The average ticket of my sales at shows is around $55 - $60. I don't do shows where you have items for less than $10. Those shows are not of the quality that I want to associate with.

I make a point of being in shows where my average ticket price seems really reasonable and cheap. That is why I do art shows where there are people selling items for over $1,000 and many more in the $500 range. Then my price seems very affordable. The numbers are good information about that particular show but not any use for another show. I personally would not do that show as it seems that the clientele do not want to spend much money. I prefer the shows in the areas of the luxury car dealers. That is where the money is.


----------



## beahan (Jan 21, 2016)

That is interesting. I live in Japan and every month or two, there is an "arts and crafts" show with a $10 table fee. I have considered making up a bunch of my easy/quick items and trying it out. It's just that around here everybody just wants stuff for next to nothing. I have posted items for sale on local sales websites (similar to Craigslist) and Facebook groups… then consistently receive offers at less than half of the listed price. I guess for $10 it wouldn't hurt to at least try.


----------



## Puzzleman (May 4, 2010)

beahan, If you are trying to sell quality product, a $10 table fee is not the way to go. The only thing that will sell is $20 and under. Hard way to make money.

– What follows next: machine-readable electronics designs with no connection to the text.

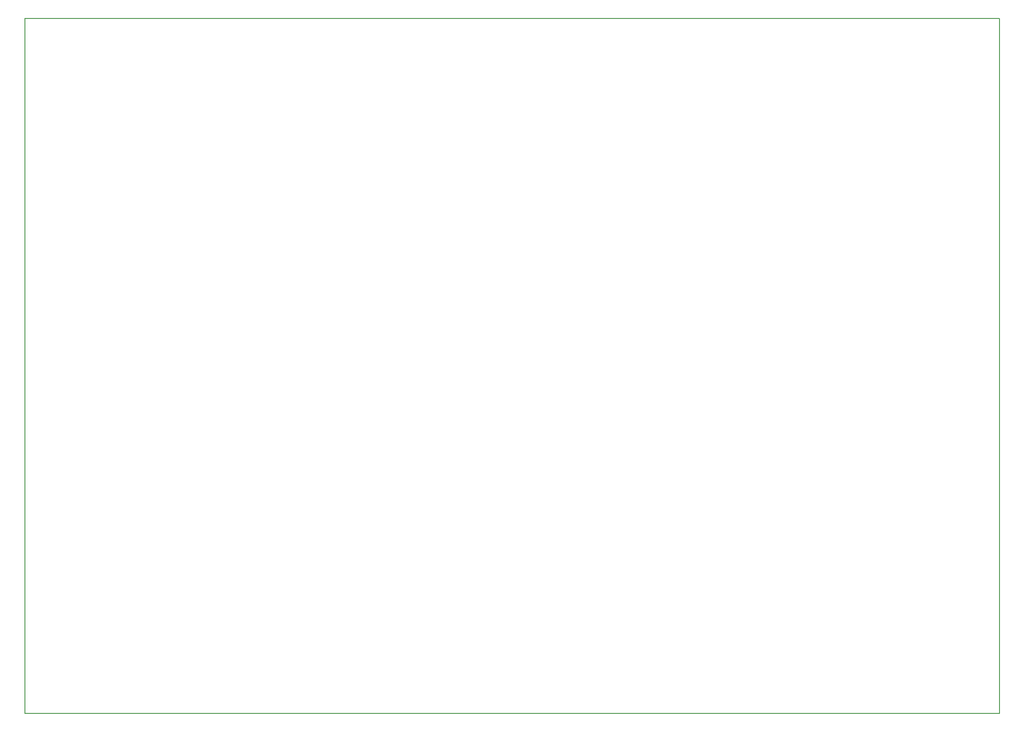
<source format=gm1>
G04 #@! TF.FileFunction,Profile,NP*
%FSLAX46Y46*%
G04 Gerber Fmt 4.6, Leading zero omitted, Abs format (unit mm)*
G04 Created by KiCad (PCBNEW 4.0.2-stable) date Mon 18 Apr 2016 07:01:49 PM CST*
%MOMM*%
G01*
G04 APERTURE LIST*
%ADD10C,0.100000*%
%ADD11C,0.150000*%
G04 APERTURE END LIST*
D10*
D11*
X206502000Y-159893000D02*
X206502000Y-157099000D01*
X14478000Y-159893000D02*
X14478000Y-159766000D01*
X14478000Y-159766000D02*
X14478000Y-155194000D01*
X14478000Y-159893000D02*
X206502000Y-159893000D01*
X14478000Y-157988000D02*
X14478000Y-22733000D01*
X206502000Y-22860000D02*
X206502000Y-157988000D01*
X14478000Y-22860000D02*
X206502000Y-22860000D01*
M02*

</source>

If you want to make big money, you have to play big. I do shows that have a booth fee of $225 to over $1,000.
I make more than enough money to be very profitable with these shows. Everyone has to realize that the reason that the booth fee is low is because they can't get any decent crafters to show up otherwise. If it is a good show, people will be competing to get into the show.


----------



## leafherder (Jan 20, 2013)

Hi Lumberjocks,

Glad I generated some interesting discussions. As I mentioned this was a small holiday show, one of many in my area. Most shows do not keep track of items sold because they rely on table/booth fees to make their money. This show took a commission on each item sold so they kept track of items sold - they did not keep track of how many items an artist offered for sale. Since there is very little information like this available, I thought my fellow woodworkers would be interested in the statistics. Best wishes for success to anyone who does the craft/art show circuit.

Thanks for all your comments,

John


----------



## KYSean (Jul 21, 2008)

We have a couple of decent shows in my area each year and it does pay to learn what sells in your area. Each can be different. Ours are outdoors so they are weather dependent.

It has always seemed no matter where I've been in shows, it has to be quantity sold over a couple of big ticket items.


----------